Activity ▸ Starting with the line containing "The banner must" and going on through the end of the entries, write those lines out again, swapping "Announcements" for "News" and leaving everything else unchanged.

---

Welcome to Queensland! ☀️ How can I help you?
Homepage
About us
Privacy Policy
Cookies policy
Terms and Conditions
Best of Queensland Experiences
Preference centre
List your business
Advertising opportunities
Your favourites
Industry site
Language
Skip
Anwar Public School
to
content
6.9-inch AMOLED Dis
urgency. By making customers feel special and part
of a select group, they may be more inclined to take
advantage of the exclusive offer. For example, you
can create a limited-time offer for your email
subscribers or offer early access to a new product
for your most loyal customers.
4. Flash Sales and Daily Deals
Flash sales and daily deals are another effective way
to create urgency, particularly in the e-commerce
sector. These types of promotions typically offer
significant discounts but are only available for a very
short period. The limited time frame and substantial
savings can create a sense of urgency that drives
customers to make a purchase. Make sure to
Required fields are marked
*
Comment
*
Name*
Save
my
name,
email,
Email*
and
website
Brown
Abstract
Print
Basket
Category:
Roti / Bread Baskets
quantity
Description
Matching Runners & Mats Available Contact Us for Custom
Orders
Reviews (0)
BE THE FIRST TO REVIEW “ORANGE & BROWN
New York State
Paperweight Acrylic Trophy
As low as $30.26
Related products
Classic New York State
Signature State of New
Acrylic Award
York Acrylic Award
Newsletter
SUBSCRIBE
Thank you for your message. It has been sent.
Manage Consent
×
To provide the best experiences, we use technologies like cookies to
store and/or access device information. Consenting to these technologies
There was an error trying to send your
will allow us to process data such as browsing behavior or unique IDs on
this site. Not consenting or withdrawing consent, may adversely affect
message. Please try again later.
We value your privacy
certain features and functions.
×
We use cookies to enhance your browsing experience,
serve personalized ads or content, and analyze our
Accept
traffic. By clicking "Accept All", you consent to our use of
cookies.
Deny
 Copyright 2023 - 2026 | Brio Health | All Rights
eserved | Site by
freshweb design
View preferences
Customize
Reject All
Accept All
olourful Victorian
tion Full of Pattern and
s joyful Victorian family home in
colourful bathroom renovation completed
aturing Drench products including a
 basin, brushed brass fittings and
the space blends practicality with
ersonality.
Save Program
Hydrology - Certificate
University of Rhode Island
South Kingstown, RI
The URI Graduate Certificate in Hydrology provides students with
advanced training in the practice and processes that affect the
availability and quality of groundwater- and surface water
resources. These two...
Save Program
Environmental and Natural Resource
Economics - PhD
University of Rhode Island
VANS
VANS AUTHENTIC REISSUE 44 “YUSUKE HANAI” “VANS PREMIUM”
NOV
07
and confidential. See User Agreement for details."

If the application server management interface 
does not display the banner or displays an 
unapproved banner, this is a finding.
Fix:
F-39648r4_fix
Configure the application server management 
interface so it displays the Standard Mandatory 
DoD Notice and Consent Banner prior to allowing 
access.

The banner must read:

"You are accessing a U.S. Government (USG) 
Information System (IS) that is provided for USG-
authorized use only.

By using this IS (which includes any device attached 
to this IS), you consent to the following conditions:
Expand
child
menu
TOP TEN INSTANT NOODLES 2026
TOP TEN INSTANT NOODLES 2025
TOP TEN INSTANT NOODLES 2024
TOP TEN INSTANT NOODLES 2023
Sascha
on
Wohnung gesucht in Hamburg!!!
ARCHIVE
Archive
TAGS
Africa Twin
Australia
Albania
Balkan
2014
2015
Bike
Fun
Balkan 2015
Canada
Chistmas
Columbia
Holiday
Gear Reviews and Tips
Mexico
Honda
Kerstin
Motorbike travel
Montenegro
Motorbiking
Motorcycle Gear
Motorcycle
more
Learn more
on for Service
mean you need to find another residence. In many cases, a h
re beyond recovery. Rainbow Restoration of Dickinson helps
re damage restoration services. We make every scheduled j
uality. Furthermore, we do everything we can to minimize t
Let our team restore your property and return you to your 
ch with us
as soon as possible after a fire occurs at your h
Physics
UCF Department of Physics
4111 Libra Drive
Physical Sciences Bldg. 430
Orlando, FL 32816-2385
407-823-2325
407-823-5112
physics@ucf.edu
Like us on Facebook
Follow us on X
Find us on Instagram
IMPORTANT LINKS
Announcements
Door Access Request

---

Answer space ▸
The banner must read:

"You are accessing a U.S. Government (USG) 
Information System (IS) that is provided for USG-
authorized use only.

By using this IS (which includes any device attached 
to this IS), you consent to the following conditions:
Expand
child
menu
TOP TEN INSTANT NOODLES 2026
TOP TEN INSTANT NOODLES 2025
TOP TEN INSTANT NOODLES 2024
TOP TEN INSTANT NOODLES 2023
Sascha
on
Wohnung gesucht in Hamburg!!!
ARCHIVE
Archive
TAGS
Africa Twin
Australia
Albania
Balkan
2014
2015
Bike
Fun
Balkan 2015
Canada
Chistmas
Columbia
Holiday
Gear Reviews and Tips
Mexico
Honda
Kerstin
Motorbike travel
Montenegro
Motorbiking
Motorcycle Gear
Motorcycle
more
Learn more
on for Service
mean you need to find another residence. In many cases, a h
re beyond recovery. Rainbow Restoration of Dickinson helps
re damage restoration services. We make every scheduled j
uality. Furthermore, we do everything we can to minimize t
Let our team restore your property and return you to your 
ch with us
as soon as possible after a fire occurs at your h
Physics
UCF Department of Physics
4111 Libra Drive
Physical Sciences Bldg. 430
Orlando, FL 32816-2385
407-823-2325
407-823-5112
physics@ucf.edu
Like us on Facebook
Follow us on X
Find us on Instagram
IMPORTANT LINKS
News
Door Access Request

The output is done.